I'm not on the ship. I'm in the ship. I am the ship.

River ,'Objects In Space'


Natter 47: My Brilliance Is Wasted On You People  

Off-topic discussion. Wanna talk about corsets, duct tape, or physics? This is the place. Detailed discussion of any current-season TV must be whitefonted.


Nutty - Sep 26, 2006 10:03:21 am PDT #382 of 10001
"Mister Spock is on his fanny, sir. Reports heavy damage."

Hurray for baby! (Boo for major surgery.) Hurray for the process being done! (Boo for it being slow and requiring considerable anaesthesia.)

We like babies, yes we do. I seem to recall several promises to eat babies up, beginning with their toes.


Sophia Brooks - Sep 26, 2006 10:05:00 am PDT #383 of 10001
Cats to become a rabbit should gather immediately now here

Yay Zmaybaby! Now I am singing "Zmaybe Baybe" in my head to the tune of that oo-OO-oo, Maybe Baby song from the 70's.

It looked more like The Morning Wood Ernie.

Bwah-ha-ha-ha! I worked in a baby dept that sold toys when this was popular, and that is so true. Of course, I also thought that Elmo was pretty much a vibrator in an Elmo suit.


Abby - Sep 26, 2006 10:07:40 am PDT #384 of 10001

Yay Zmaybaby! The Lurker's support you in text!!

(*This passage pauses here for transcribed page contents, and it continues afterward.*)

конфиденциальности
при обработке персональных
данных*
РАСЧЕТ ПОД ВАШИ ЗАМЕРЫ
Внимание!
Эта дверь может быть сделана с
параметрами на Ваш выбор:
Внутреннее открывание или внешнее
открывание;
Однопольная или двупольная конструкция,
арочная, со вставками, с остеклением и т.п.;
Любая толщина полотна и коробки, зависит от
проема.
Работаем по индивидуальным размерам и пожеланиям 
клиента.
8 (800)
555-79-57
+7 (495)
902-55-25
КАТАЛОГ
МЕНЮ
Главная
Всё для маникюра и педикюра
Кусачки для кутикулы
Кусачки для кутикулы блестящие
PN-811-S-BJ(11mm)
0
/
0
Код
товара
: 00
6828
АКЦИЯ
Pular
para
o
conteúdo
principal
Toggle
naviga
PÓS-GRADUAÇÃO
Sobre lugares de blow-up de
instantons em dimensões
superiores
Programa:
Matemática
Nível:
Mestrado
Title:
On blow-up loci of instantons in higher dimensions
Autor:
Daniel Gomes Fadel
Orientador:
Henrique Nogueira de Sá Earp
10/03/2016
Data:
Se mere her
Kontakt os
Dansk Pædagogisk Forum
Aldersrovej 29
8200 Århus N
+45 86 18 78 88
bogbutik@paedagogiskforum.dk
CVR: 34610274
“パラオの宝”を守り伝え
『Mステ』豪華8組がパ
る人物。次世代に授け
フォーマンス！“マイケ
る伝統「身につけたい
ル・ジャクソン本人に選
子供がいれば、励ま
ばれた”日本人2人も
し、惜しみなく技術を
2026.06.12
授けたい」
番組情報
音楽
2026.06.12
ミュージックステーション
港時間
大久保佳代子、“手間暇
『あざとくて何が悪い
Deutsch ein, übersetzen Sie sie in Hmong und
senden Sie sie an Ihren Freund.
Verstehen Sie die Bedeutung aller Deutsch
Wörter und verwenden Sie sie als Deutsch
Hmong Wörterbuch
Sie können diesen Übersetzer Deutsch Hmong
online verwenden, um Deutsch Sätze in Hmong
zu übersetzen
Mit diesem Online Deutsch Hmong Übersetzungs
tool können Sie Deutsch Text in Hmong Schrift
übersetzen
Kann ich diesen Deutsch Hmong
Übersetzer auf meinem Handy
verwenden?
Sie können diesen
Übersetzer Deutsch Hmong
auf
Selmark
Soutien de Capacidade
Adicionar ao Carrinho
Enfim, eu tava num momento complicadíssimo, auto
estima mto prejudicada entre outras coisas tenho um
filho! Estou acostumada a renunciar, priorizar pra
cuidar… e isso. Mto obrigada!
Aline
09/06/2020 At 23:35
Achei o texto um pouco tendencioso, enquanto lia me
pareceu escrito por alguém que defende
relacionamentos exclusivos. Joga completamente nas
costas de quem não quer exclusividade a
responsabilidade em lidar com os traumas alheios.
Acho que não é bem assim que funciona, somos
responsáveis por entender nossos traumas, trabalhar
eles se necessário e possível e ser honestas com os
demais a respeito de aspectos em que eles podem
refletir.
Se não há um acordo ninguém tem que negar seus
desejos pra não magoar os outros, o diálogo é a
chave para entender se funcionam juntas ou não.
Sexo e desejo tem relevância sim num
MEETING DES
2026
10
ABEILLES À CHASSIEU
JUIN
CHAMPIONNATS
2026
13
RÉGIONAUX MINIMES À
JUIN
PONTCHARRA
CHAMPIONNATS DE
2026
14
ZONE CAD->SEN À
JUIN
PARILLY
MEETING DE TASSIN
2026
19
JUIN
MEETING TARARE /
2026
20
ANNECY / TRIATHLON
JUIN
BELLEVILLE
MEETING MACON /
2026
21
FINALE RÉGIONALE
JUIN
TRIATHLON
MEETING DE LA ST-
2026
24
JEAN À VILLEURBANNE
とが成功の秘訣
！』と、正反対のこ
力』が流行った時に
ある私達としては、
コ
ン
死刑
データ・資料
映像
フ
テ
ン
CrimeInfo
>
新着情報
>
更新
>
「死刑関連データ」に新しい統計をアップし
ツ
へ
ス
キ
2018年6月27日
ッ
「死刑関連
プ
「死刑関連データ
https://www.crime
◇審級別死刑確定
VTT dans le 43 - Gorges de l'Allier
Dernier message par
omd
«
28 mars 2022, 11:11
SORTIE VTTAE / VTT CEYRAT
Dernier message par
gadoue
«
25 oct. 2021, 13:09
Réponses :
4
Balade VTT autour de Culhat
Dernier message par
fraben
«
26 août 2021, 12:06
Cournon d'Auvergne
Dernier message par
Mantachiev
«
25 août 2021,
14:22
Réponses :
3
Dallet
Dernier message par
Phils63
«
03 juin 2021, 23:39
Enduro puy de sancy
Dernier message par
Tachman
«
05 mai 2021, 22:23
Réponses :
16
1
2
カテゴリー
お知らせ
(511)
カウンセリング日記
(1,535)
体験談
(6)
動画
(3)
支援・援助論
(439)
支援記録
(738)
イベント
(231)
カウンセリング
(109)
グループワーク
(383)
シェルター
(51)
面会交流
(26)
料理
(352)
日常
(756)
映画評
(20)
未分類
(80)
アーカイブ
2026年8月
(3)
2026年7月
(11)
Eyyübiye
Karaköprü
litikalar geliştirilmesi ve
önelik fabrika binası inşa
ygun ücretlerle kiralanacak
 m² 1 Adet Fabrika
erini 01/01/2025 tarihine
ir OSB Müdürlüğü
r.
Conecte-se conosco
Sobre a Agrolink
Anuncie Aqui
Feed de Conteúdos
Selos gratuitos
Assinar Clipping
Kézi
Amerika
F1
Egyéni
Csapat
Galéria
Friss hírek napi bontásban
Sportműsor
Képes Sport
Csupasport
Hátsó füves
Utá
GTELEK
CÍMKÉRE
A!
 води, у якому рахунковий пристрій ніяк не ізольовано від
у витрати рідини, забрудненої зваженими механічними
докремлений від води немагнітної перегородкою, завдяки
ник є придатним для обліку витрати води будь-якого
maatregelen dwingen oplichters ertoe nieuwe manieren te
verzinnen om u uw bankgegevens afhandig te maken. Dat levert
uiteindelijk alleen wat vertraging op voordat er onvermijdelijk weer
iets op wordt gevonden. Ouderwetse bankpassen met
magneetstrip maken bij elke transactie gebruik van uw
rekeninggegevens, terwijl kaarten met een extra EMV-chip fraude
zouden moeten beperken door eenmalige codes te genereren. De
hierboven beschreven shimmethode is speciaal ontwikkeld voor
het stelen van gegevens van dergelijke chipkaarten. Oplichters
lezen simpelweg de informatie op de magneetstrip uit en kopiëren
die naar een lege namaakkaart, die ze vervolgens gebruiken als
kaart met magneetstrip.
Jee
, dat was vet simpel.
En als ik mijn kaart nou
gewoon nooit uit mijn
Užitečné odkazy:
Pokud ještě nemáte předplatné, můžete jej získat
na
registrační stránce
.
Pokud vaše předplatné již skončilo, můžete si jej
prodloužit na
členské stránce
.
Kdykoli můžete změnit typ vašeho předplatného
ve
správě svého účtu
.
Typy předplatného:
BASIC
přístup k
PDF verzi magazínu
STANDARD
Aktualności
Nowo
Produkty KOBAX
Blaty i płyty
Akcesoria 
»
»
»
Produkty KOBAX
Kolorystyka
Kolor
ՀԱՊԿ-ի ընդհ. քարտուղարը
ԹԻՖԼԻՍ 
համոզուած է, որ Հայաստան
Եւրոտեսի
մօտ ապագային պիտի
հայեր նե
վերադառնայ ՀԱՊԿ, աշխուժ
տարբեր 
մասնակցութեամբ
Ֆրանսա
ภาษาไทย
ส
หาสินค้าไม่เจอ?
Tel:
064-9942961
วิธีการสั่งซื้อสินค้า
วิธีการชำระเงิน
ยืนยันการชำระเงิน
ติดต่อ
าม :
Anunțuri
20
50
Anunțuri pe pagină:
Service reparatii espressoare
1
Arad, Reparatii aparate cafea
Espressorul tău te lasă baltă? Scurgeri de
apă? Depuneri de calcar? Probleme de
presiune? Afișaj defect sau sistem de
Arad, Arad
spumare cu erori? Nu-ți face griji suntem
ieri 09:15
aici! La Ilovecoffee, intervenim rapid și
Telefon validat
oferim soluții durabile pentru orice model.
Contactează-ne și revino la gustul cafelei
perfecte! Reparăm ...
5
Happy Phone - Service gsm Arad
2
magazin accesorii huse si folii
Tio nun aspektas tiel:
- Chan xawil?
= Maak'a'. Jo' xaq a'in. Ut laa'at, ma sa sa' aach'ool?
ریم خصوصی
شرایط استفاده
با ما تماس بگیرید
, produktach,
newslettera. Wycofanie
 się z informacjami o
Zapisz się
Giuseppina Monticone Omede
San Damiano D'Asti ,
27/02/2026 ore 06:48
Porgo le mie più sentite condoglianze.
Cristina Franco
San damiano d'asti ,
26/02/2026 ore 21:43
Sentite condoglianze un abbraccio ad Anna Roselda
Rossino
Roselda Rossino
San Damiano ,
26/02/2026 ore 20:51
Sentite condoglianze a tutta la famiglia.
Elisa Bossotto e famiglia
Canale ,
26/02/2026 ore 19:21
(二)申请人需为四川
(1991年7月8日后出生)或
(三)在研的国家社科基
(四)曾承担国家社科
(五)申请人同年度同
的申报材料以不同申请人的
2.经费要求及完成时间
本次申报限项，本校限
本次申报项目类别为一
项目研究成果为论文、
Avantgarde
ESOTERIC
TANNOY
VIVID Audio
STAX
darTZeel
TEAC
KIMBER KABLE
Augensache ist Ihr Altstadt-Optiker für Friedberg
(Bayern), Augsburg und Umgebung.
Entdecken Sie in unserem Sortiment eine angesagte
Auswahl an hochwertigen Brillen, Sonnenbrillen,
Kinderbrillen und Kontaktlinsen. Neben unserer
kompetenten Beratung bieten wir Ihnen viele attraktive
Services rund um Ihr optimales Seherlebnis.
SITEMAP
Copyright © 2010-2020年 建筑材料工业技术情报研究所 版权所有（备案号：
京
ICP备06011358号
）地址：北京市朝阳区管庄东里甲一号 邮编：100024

Lee - Sep 26, 2006 10:31:42 am PDT #385 of 10001
The feeling you get when your brain finally lets your heart get in its pants.

I now know much more than I needed to about the state of my neighbor's teeth and gums.*

I can't wait until I get my office and its door back.

  • Which is only fair, since I'm sure he knows far more about Ozzie than he needed to.


Trudy Booth - Sep 26, 2006 10:48:49 am PDT #386 of 10001
Greece's financial crisis threatens to take down all of Western civilization - a civilization they themselves founded. A rather tragic irony - which is something they also invented. - Jon Stewart

I seem to recall several promises to eat babies up, beginning with their toes.

You know how some mothers are uber protective and hog their babies? JZ might be like in re: toes.


Matt the Bruins fan - Sep 26, 2006 10:51:01 am PDT #387 of 10001
"I remember when they eventually introduced that drug kingpin who murdered people and smuggled drugs inside snakes and I was like 'Finally. A normal person.'” —RahvinDragand

Congrats to Jacqueline and David! Your baby has been born on the anniversary of the first televised Nixon-Kennedy debate!


Theodosia - Sep 26, 2006 11:36:04 am PDT #388 of 10001
'we all walk this earth feeling we are frauds. The trick is to be grateful and hope the caper doesn't end any time soon"

Does that make her a Nixokennediweenie?


sarameg - Sep 26, 2006 11:43:48 am PDT #389 of 10001

Dear World,

I don't want to work.

Me.

The good news is, I only have to for 45 more minutes today. Then I have to drive a lot.

Congrats on the new baby!


§ ita § - Sep 26, 2006 11:45:46 am PDT #390 of 10001
Well not canonically, no, but this is transformative fiction.

I slept in my car for the better part of an hour, and the pain mostly went away. Then someone honked at me in the parking structure (waving seems to be culturally mandatory) and it came back a little. I'm a bit spacey, and really want to go home. I mean, I'm even considering skipping krav tonight.


megan walker - Sep 26, 2006 11:52:01 am PDT #391 of 10001
"What kind of magical sunshine and lollipop world do you live in? Because you need to be medicated."-SFist

Skipping ahead to say welcome to the Zmayhem baby!